Dustin Rhodes & Hangman Page vs. Chris Jericho & Sammy Guevara

This was a decent TV main event. Hangman Page looks like a young Kurt Russell to me, and has a lot of potential to grow as a main eventer. Sammy Guevara also has a lot of potential, and was probably the most consistent person in the match in terms of selling. Jericho performed in line with his current match quality too, playing his role as top heel well. Dustin is looking great in there, and still has one of the best powerslams in the business. The crowd finally booed the heels for the finish too, when Jake Hagar prevented Dustin from hitting the Shattered Dreams on Jericho, allowing the champ to pick up the win.

 

Post Match

After the match, the heels continued to build heat by attacking Dustin 3-on-1. Hangman Page was then taken down too, until he managed to grab a chair and chase of Jake Hagar. While that puts Page over, it didn’t exactly help Hagar, who Jericho had been trying to build as an unstoppable beast.

That still left Jericho and Sammy to battle Dustin 2-on-1, until the lights went off and Jericho’s upcoming PPV opponent Cody Rhodes appeared. That got a big pop. Before he could attack though, Santana and Ortiz ran in and beat him down. That brought MJF out who teased attacking Cody, but inevitably sided with him against the heels.

Jericho then took MJF down, only for The Young Bucks to run and superkick all the heels. Jericho scarpered to the outside leaving the faces to stand tall. Before he could leave though, Darby Allin rode a skateboard down the entrance ramp and dove on the champ. Jericho then cut a short promo on Cody and Darby to end the show.

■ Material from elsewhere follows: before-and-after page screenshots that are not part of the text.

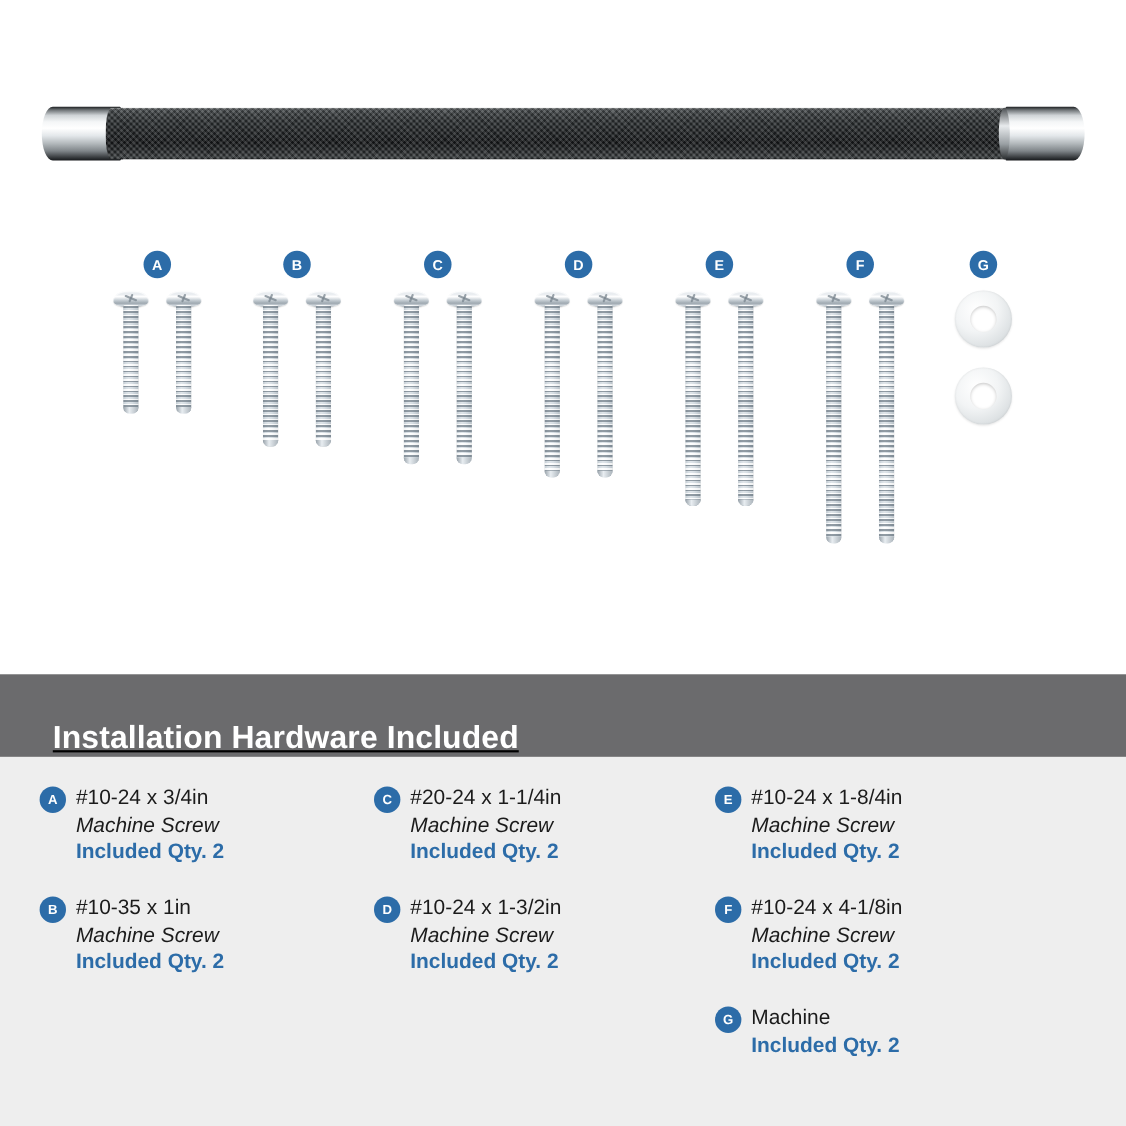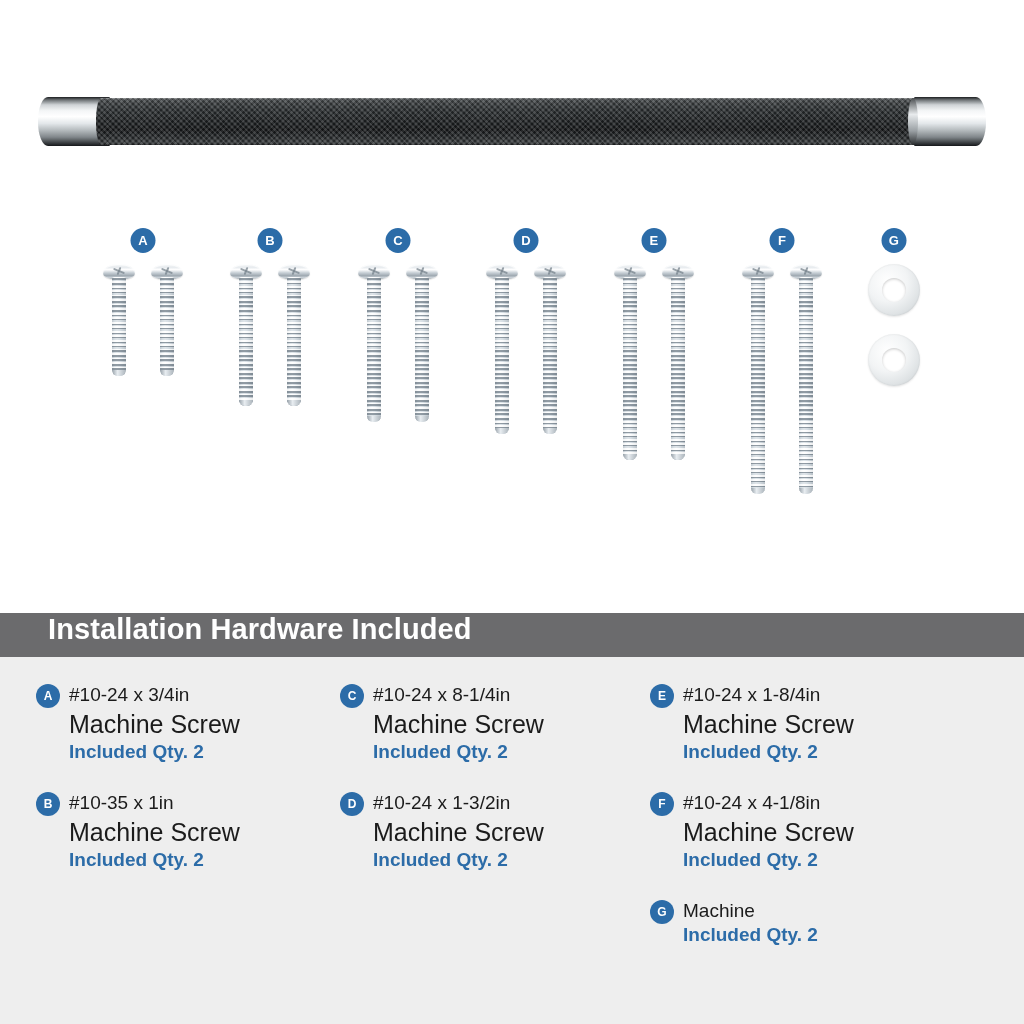--- a/index.html
+++ b/index.html
@@ -228,10 +228,11 @@
     background: #eeeeee;
   }
   #legend-header {
-    height: 44px;
+    height: 75px;
     background: #6b6b6d;
     display: flex;
-    align-items: flex-start;
+    align-items: flex-end;
+    text-decoration: underline;
   }
   #legend-title {
     color: #ffffff;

The angle was chaotic, but enjoyable. MJF came out of it well, his facial work being excellent during the whole tease segment, and his selling at the end being very good. My only real issues were the aforementioned killing Hagar’s monster role, and that it went on far too long. I would rather have had everyone come in one go and have a mass brawl to send things off the air.

 

Overall

I thought that the show had more good than bad in it. Even the matches that I wasn’t sold on had moments that worked for me. A few members of the roster really shone too, and that gives me hope for the PPVs. I would say though that it was weak in comparison to the more old school NWA Powerrr debut. I’ll probably still watch AEW when I can, but I doubt I’ll review it. It just didn’t do enough to sell me on investing that much time in the product. Let’s pick some highlights.

MVP: I’m saying Chris Jericho. His promo was great, and his work in the main event was strong. Being the most instantly recognizable name on the roster, he’s got to shoulder the burden of drawing in old fans while new stars are made. He’s well suited to that role though, and I have absolute faith in him being a consistent star.

Best Match: I’m going to pick the main event. While the opener was technically more exciting, I thought that the four guys at the top had more consistent performances, giving us a good mix of experience and youthful potential.

Best Angle/Promo: None of the angles blew me away, if I’m being honest. I’ll give it to the big brawl after the main event, just because there are so many potential pairings coming out of that in terms of feuds. I would have liked to see Jake Hagar remain looking unstoppable, but you can’t have everything.